Celia Green - Empirical Research

Empirical Research

Green’s empirical work, some of it undertaken in collaboration with an Oxford psychologist, Charles McCreery, has focussed mainly on hallucinatory experiences in ostensibly normal people.

In 1968 Green published Lucid Dreams, a study of dreams in which the subject is aware that he or she is asleep and dreaming. The possibility of conscious insight during dreams had previously been treated with skepticism by some philosophers and psychologists. However, Green collated both previously published first-hand accounts and the results of longitudinal studies of four subjects of her own. She predicted that lucid dreams would be found to be correlated with the rapid eye movement (REM) stage of sleep, a prediction which was subsequently confirmed by experiment.

Green also speculated that it might be possible to set up a rudimentary two-way signaling system between the lucid dreamer and a waking observer, a possibility which was subsequently realized, independently of each other, by researchers in two different laboratories.

In 1968 Green published an analysis of 400 first-hand accounts of out-of-body experiences.

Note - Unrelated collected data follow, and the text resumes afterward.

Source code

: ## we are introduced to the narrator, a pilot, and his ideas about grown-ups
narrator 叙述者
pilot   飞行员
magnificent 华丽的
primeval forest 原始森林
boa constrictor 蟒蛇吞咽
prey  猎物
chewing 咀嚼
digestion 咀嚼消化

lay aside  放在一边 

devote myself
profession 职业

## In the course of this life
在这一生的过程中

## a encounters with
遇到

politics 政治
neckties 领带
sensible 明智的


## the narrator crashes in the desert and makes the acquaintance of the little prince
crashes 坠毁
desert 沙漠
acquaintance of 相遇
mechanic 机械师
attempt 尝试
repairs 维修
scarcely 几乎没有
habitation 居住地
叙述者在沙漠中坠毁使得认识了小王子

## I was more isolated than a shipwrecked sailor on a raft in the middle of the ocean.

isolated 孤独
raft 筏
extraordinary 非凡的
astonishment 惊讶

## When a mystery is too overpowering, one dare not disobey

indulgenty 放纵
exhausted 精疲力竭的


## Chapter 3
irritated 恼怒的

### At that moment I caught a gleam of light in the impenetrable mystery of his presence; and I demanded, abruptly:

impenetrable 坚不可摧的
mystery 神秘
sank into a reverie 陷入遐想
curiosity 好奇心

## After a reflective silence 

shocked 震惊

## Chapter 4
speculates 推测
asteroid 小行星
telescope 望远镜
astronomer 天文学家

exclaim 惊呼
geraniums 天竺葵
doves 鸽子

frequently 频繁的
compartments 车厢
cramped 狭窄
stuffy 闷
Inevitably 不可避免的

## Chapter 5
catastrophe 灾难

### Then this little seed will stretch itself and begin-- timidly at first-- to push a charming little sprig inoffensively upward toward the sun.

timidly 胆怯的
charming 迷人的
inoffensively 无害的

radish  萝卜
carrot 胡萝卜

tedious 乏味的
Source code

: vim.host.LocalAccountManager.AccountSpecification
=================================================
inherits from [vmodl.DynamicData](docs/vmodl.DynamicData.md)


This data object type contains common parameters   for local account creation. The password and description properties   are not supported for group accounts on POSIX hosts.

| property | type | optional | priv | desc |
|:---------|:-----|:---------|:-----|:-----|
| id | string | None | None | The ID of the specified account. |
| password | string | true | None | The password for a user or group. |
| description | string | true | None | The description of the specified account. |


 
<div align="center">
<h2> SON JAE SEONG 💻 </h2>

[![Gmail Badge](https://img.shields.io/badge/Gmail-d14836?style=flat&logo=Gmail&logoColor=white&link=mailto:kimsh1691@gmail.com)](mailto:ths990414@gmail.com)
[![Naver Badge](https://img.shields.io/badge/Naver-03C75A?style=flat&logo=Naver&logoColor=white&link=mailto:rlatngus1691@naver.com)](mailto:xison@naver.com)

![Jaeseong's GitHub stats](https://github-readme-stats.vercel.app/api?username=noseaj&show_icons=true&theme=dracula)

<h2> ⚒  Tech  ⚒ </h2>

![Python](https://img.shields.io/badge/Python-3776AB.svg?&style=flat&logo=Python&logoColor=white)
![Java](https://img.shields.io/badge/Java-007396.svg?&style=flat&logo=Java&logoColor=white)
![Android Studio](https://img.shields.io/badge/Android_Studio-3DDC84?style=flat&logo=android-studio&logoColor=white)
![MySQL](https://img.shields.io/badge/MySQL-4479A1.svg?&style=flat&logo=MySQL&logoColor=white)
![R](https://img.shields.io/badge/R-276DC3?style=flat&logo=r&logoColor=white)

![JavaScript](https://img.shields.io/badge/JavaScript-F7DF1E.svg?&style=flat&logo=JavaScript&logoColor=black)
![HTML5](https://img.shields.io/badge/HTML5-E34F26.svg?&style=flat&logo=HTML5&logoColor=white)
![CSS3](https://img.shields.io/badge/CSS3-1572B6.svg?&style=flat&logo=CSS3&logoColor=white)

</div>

This represented the first attempt to provide a taxonomy of such experiences, viewed simply as anomalous perceptual experiences, or hallucinations.

In 1975 Green and McCreery published a similar taxonomy of 'apparitions', or hallucinations in which the viewpoint of the subject was not ostensibly displaced, based on a collection of 1500 first-hand accounts.

Green has put forward the idea that lucid dreams, out-of-body experiences and apparitional experiences have something in common, namely that in all three types of case the subject’s field of perception is entirely replaced by a hallucinatory one. In the first two types of case this is self-evident from the nature of the experience, but in the case of apparitional experiences in the waking state the idea is far from obvious. The hypothesis, and the evidence and arguments for it, were first put forward in her book Apparitions, and later developed in her book Lucid Dreaming, the Paradox of Consciousness during Sleep, both of which she co-authored with Charles McCreery.

This preoccupation with the extent of the hallucinatory element in various anomalous perceptual experiences is an indication that for Green the main interest of all these experiences is in the light they shed on normal perception, and on our theories of such perception, both philosophical and psychological. Prior to Green’s work these various hallucinatory phenomena had been of interest only to parapsychologists, who had studied them with a view to seeing, either whether they provided evidence for extra-sensory perception, or whether they shed light on the question of whether human beings could be said to survive death.

Despite Green's work, this latter, survival issue, rather than questions about the nature of perception, has remained the main focus of public interest in out-of-body experiences due to the popularisation of the concept of the near-death experience. In reality it appears that only a minority of out-of-body experiences occur in states which could be called near death.